:: Exercise objective ::
From the passage on concrete shrinkage and creep, return word for word the stretch from "Changes of pore" through "and load-free specimens.".

─── Excerpt provided ───

Changes of pore water content due to drying or wetting processes cause significant volume changes of concrete in load-free specimens. They are called the shrinkage (typically causing strains between 0.0002 and 0.0005, and in low strength concretes even 0.0012) or swelling (< 0.00005 in normal concretes, < 0.00020 in high strength concretes). To separate shrinkage from creep, the compliance function $J(t, t')$, defined as the stress-produced strain $\epsilon$ (i.e., the total strain minus shrinkage) caused at time t by a unit sustained uniaxial stress $\sigma = 1$ applied at age $t'$, is measured as the strain difference between the loaded and load-free specimens.

The multi-year creep evolves logarithmically in time (with no final asymptotic value), and over the typical structural lifetimes it may attain values 3 to 6 times larger than the initial elastic strain. When a deformation is suddenly imposed and held constant, creep causes relaxation of critically produced elastic stress. After unloading, creep recovery takes place, but it is partial, because of aging.

─── Extracted material ───

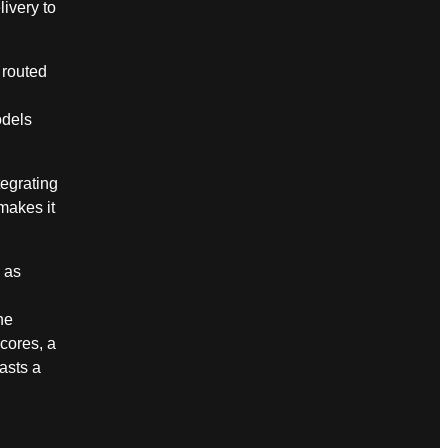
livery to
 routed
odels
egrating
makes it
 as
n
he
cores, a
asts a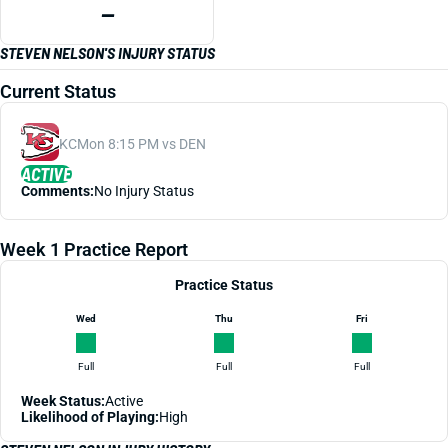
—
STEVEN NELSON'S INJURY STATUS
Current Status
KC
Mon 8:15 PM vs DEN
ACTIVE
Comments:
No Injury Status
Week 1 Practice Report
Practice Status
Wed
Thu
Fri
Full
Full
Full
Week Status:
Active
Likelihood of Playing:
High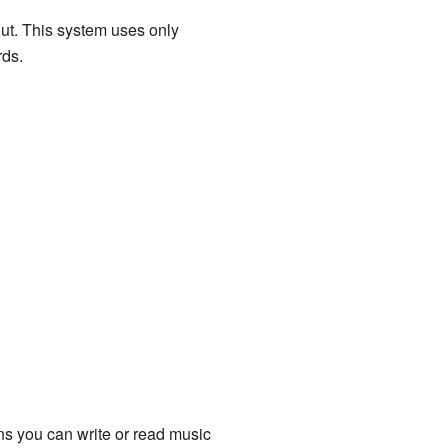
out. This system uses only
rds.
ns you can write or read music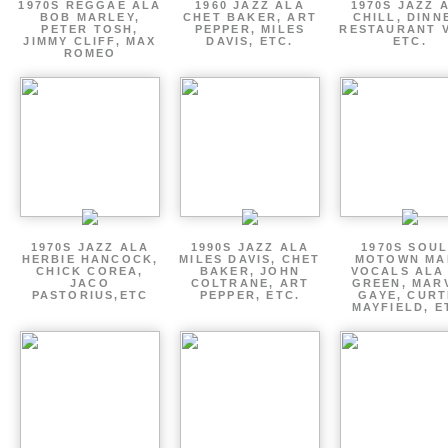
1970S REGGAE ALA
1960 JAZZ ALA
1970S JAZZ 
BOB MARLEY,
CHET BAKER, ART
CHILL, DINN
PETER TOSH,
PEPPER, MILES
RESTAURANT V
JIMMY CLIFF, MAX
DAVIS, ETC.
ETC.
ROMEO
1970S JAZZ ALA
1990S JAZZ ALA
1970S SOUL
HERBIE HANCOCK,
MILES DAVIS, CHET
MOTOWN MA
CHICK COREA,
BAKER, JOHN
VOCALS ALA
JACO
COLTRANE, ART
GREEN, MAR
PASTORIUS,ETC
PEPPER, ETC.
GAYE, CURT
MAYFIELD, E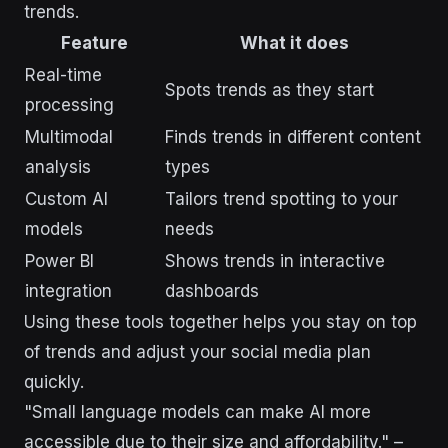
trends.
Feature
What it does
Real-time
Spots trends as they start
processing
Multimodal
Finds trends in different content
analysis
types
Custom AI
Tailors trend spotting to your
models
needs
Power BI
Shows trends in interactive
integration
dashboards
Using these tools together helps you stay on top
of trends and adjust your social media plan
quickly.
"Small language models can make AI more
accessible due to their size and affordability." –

───

:: Solution ::
Changes of pore water content due to drying or wetting processes cause significant volume changes of concrete in load-free specimens. They are called the shrinkage (typically causing strains between 0.0002 and 0.0005, and in low strength concretes even 0.0012) or swelling (< 0.00005 in normal concretes, < 0.00020 in high strength concretes). To separate shrinkage from creep, the compliance function $J(t, t')$, defined as the stress-produced strain $\epsilon$ (i.e., the total strain minus shrinkage) caused at time t by a unit sustained uniaxial stress $\sigma = 1$ applied at age $t'$, is measured as the strain difference between the loaded and load-free specimens.